According to the manual, you should be fine:

MySQL interprets length specifications in character column definitions in character units. (Before MySQL 4.1, column lengths were interpreted in bytes.) This applies to CHAR, VARCHAR, and the TEXT types.

Do you happen to be using a pre-4.1 version of mySQL?

Pekka
Oh, interesting. One of us is wrong. I’d be amazed to learn MySQL uses characters here. Looking into it.
Scytale
@Scytale your explanation indeed makes more sense, and I too would have assumed it uses bytes. The change to characters may have to do with the fact that `VARCHAR()` fields can exceed 255 bytes since 4.1
Pekka
Wow. Sorry I did not believe you. Indeed it’s characters for MySQL ≥ 4.1. I’ll delete my wrong answer. (For the record: The storage calculation to achieve character limits is as follows: M × w bytes, 0 <= M <= 255, where w is the number of bytes required for the maximum-length character in the character set.)
Scytale
@Scytale thanks for the confirmation and the info!
Pekka
strange because my UTF-8 strings seems to be being truncated at 255 bytes not characters. Using MySQL 5.1 on ubuntu, standard install from apt.
bradgonesurfing
@brad that's strange. You're sure they don't get cut off because of broken character input (like ISO-8859-1 characters getting fed into a UTF-8 field)?
Pekka
See the edit I made above of a sample UTF-8 update on the table.
bradgonesurfing
@Scytale: For UTF-8, *w* = 4, so does a `VARCHAR(255)` then consume 1020 bytes?
Philipp
I made another edit showing the output from show full columns from channel and it is ineed VARCHAR(255) UTF8
bradgonesurfing
I even put the full update SQL text in a file and ran "file -i /tmp/foo.sql" and it told me the file was utf-8
bradgonesurfing
@brad really strange. Does it behave differently if you change the type to `TEXT`?
Pekka
Hammerite found the problem was that my connection was latin1 encoded. But thanks to everybody here for pitching in.
bradgonesurfing
+2  A: 

This is a stab in the dark, but are you using UTF-8 as the connection and client character sets? Issue SHOW VARIABLES LIKE 'character_set%' and see whether it tells you UTF-8 or latin-1.
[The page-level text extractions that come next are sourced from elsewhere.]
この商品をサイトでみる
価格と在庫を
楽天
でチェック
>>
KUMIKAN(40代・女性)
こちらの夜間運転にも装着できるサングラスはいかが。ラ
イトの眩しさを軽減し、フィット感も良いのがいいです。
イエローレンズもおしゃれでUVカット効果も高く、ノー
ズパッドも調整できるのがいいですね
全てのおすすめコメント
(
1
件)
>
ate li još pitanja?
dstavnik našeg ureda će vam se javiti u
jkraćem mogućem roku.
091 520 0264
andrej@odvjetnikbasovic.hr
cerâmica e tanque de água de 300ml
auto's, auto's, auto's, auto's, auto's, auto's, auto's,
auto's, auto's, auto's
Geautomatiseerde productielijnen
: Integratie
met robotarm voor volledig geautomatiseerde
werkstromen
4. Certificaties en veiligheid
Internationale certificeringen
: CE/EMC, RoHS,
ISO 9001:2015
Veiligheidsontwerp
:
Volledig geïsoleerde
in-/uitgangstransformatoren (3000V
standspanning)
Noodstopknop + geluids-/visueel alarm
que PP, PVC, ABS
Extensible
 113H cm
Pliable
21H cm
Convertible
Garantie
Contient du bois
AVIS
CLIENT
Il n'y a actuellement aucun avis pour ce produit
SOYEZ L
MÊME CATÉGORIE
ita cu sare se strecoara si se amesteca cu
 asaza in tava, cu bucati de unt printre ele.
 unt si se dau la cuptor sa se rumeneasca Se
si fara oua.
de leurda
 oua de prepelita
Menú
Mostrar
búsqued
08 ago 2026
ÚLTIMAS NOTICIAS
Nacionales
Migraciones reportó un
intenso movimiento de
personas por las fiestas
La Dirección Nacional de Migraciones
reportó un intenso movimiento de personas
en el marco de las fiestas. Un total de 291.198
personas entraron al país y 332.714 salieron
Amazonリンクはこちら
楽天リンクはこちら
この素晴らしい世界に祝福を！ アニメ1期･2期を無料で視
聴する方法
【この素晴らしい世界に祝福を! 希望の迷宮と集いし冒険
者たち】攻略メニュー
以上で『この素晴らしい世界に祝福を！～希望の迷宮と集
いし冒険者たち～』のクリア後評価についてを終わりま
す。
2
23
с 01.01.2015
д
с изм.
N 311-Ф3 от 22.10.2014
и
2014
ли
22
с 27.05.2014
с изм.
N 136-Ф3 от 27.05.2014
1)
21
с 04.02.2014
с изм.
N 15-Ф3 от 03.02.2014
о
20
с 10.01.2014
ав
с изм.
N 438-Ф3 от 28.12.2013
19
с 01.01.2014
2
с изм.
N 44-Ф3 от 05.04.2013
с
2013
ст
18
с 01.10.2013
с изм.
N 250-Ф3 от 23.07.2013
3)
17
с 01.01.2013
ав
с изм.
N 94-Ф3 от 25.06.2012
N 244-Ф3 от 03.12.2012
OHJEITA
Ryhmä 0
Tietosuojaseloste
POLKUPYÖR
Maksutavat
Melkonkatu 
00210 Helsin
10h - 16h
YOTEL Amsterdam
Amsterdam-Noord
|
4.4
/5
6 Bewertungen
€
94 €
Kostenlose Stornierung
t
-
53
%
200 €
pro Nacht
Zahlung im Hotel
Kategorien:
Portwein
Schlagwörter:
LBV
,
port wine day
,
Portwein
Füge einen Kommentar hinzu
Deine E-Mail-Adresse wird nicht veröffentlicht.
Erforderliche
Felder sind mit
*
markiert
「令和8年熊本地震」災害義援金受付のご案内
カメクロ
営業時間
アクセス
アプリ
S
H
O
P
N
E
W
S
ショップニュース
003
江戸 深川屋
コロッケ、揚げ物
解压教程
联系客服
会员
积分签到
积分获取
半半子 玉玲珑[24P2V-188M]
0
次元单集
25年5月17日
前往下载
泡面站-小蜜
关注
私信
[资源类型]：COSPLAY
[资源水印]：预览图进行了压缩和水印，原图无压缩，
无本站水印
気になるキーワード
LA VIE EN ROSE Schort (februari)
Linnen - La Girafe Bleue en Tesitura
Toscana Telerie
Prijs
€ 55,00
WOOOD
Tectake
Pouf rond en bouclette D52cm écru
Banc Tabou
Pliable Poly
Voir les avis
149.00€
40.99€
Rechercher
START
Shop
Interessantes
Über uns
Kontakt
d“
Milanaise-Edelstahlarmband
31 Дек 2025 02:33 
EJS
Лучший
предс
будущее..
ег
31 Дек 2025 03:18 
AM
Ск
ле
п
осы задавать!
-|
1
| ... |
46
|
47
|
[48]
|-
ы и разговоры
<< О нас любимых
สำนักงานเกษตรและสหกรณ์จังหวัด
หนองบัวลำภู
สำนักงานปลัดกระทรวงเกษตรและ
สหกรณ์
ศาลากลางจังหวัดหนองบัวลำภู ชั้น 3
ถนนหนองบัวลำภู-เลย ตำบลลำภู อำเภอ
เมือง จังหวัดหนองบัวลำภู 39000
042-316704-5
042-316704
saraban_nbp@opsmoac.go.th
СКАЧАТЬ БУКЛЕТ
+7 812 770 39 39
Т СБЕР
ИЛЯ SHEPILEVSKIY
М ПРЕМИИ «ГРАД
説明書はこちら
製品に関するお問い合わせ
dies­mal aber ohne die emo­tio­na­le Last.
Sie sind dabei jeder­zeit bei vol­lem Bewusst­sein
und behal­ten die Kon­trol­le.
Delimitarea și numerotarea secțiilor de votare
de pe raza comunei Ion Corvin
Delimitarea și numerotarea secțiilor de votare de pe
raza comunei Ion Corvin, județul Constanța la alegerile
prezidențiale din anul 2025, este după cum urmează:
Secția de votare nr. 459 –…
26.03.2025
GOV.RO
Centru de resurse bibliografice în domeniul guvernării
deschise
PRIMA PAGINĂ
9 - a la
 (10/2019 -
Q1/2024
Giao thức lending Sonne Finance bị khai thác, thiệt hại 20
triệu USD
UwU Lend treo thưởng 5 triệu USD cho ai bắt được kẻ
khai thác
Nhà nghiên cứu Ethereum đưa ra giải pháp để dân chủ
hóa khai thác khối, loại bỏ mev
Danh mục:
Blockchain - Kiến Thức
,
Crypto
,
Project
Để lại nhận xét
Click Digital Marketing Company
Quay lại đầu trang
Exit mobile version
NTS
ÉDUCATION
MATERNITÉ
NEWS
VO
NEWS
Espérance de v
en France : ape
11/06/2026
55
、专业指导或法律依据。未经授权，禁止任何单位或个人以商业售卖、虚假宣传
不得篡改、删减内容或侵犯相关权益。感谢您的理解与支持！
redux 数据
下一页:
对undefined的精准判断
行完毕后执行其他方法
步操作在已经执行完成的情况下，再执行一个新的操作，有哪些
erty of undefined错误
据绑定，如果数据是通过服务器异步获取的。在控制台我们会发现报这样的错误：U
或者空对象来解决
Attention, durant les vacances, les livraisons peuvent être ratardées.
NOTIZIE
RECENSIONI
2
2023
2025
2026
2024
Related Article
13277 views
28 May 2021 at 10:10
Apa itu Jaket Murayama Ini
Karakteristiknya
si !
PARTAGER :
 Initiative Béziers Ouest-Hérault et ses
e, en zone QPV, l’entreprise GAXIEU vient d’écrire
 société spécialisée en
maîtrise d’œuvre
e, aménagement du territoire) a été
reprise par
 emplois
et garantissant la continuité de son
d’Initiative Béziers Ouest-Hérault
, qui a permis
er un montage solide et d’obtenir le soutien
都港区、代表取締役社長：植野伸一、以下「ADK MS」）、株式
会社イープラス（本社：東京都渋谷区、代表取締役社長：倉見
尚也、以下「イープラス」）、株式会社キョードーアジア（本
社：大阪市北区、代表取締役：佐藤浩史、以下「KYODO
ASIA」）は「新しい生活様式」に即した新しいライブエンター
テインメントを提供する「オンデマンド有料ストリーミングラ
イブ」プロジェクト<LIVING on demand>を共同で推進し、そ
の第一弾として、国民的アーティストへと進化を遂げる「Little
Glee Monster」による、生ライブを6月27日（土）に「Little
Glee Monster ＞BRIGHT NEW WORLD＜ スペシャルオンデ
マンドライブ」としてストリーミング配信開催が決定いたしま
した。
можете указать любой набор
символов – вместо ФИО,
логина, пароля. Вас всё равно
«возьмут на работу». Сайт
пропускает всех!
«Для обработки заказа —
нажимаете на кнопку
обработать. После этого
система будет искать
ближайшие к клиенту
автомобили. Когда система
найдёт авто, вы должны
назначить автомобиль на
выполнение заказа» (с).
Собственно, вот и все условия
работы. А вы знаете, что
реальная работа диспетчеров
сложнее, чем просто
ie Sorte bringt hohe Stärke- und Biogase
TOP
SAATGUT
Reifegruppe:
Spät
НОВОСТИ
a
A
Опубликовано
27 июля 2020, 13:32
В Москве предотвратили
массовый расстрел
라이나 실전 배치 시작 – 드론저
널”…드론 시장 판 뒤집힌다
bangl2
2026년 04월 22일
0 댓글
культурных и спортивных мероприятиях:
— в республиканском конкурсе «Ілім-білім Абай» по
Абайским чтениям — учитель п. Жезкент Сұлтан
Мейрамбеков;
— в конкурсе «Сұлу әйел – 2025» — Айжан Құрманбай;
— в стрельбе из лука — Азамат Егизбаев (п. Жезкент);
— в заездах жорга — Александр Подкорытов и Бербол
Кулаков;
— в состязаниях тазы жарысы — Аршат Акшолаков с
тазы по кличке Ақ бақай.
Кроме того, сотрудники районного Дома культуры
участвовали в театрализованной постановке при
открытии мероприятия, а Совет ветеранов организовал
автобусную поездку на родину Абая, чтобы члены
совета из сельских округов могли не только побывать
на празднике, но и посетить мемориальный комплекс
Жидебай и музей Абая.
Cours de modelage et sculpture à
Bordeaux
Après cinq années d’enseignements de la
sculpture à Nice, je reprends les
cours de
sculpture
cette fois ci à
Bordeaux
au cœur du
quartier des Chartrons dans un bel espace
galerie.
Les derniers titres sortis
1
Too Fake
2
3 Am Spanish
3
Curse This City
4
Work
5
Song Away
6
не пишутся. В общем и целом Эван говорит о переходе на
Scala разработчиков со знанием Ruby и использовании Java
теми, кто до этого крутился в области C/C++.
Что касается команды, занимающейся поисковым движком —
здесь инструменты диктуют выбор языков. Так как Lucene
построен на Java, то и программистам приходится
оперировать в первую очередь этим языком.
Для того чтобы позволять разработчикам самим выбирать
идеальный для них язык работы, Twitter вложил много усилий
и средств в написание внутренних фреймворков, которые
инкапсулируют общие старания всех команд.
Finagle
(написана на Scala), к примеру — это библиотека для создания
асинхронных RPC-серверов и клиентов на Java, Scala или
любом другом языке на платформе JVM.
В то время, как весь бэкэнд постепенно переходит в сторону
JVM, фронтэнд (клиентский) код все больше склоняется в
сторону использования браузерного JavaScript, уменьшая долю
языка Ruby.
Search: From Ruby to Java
Perhaps if you are using the wrong connection/client character sets, the UTF-8 bytes are reinterpreted as single-byte characters and stored that way in the database.

Hammerite
I've updated the question with the output from what you asked. Does this help?
bradgonesurfing
Your connection character set and client character set are both `latin1`. Try the following: issue `SET NAMES 'utf8'` and then reattempt the insert statement that didn't work. If it works then the problem is the connection and client character sets.
Hammerite
set NAMES 'utf8' indeed solved the problem. What exactly did that do?
bradgonesurfing
It means that MySQL presumes that when you communicate with it, your strings are encoded in UTF-8 rather than Latin-1. That means that all of your UTF-8 encoded strings arrive safely, instead of being reinterpreted as Latin-1 strings. I think what was happening here is that your UTF-8 string was being interpreted as a series of characters - one character per byte. Hence 255 "characters" (bytes) corresponding to the first 255 bytes of the string were stored.
Hammerite
Super explanation. Can this go in the connection string rather than as an extra SQL command?
bradgonesurfing
CharSet=UTF8 I answer my own question.
bradgonesurfing
If you have `SUPER` privileges, you can change the default character sets for new connections by issuing `SET GLOBAL character_set_client = 'utf8'; SET GLOBAL character_set_results = 'utf8'; SET GLOBAL character_set_connection = 'utf8';`
Hammerite
+1 for great explanation.
Pekka